> [SOURCE RECORDS]
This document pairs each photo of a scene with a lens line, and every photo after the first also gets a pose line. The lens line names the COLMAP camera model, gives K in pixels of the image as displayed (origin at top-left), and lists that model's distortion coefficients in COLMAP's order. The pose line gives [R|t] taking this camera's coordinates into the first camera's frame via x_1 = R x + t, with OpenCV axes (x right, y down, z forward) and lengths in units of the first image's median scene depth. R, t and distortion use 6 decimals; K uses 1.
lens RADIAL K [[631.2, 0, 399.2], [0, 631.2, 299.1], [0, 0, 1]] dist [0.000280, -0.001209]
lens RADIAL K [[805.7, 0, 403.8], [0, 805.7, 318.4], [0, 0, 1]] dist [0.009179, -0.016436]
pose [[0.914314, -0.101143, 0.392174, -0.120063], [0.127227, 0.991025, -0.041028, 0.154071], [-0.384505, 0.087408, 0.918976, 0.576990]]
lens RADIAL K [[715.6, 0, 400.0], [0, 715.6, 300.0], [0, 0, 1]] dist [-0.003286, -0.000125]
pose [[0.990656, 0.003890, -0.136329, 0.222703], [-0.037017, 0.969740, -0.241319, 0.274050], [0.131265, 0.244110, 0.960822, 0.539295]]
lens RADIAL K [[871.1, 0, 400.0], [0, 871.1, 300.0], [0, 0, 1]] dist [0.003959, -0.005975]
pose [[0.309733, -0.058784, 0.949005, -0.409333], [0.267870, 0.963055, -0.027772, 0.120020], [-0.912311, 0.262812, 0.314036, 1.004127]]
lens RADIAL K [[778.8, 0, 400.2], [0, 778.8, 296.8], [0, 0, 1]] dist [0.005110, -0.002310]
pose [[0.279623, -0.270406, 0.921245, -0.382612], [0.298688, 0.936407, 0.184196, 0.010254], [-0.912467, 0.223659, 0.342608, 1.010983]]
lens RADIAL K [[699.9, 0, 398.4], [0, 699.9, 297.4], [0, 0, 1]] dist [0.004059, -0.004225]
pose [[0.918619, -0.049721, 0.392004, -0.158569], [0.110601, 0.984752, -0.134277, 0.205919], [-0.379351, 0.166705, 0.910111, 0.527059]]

> [ASSIGNED TASK] Word for word, set down every line of the material above.

> [OUTPUT BELOW]
This document pairs each photo of a scene with a lens line, and every photo after the first also gets a pose line. The lens line names the COLMAP camera model, gives K in pixels of the image as displayed (origin at top-left), and lists that model's distortion coefficients in COLMAP's order. The pose line gives [R|t] taking this camera's coordinates into the first camera's frame via x_1 = R x + t, with OpenCV axes (x right, y down, z forward) and lengths in units of the first image's median scene depth. R, t and distortion use 6 decimals; K uses 1.
lens RADIAL K [[631.2, 0, 399.2], [0, 631.2, 299.1], [0, 0, 1]] dist [0.000280, -0.001209]
lens RADIAL K [[805.7, 0, 403.8], [0, 805.7, 318.4], [0, 0, 1]] dist [0.009179, -0.016436]
pose [[0.914314, -0.101143, 0.392174, -0.120063], [0.127227, 0.991025, -0.041028, 0.154071], [-0.384505, 0.087408, 0.918976, 0.576990]]
lens RADIAL K [[715.6, 0, 400.0], [0, 715.6, 300.0], [0, 0, 1]] dist [-0.003286, -0.000125]
pose [[0.990656, 0.003890, -0.136329, 0.222703], [-0.037017, 0.969740, -0.241319, 0.274050], [0.131265, 0.244110, 0.960822, 0.539295]]
lens RADIAL K [[871.1, 0, 400.0], [0, 871.1, 300.0], [0, 0, 1]] dist [0.003959, -0.005975]
pose [[0.309733, -0.058784, 0.949005, -0.409333], [0.267870, 0.963055, -0.027772, 0.120020], [-0.912311, 0.262812, 0.314036, 1.004127]]
lens RADIAL K [[778.8, 0, 400.2], [0, 778.8, 296.8], [0, 0, 1]] dist [0.005110, -0.002310]
pose [[0.279623, -0.270406, 0.921245, -0.382612], [0.298688, 0.936407, 0.184196, 0.010254], [-0.912467, 0.223659, 0.342608, 1.010983]]
lens RADIAL K [[699.9, 0, 398.4], [0, 699.9, 297.4], [0, 0, 1]] dist [0.004059, -0.004225]
pose [[0.918619, -0.049721, 0.392004, -0.158569], [0.110601, 0.984752, -0.134277, 0.205919], [-0.379351, 0.166705, 0.910111, 0.527059]]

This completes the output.